Copy out every line of text from the entries below, word for word, without the pictures.
---------- Records supplied
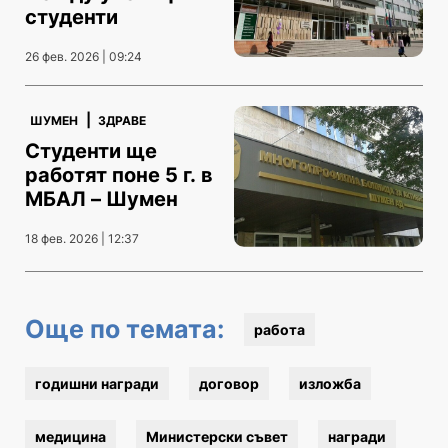
студенти
26 фев. 2026 | 09:24
|
ШУМЕН
ЗДРАВЕ
Студенти ще
работят поне 5 г. в
МБАЛ – Шумен
18 фев. 2026 | 12:37
Още по темата:
работа
годишни награди
договор
изложба
медицина
Министерски съвет
награди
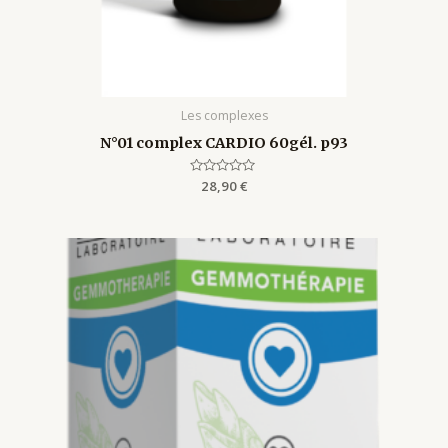
Les complexes
N°01 complex CARDIO 60gél. p93
Rated
28,90
€
0
out
of
5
--------------------
## Result of this exercise
студенти
26 фев. 2026 | 09:24
|
ШУМЕН
ЗДРАВЕ
Студенти ще
работят поне 5 г. в
МБАЛ – Шумен
18 фев. 2026 | 12:37
Още по темата:
работа
годишни награди
договор
изложба
медицина
Министерски съвет
награди
Les complexes
N°01 complex CARDIO 60gél. p93
Rated
28,90
€
0
out
of
5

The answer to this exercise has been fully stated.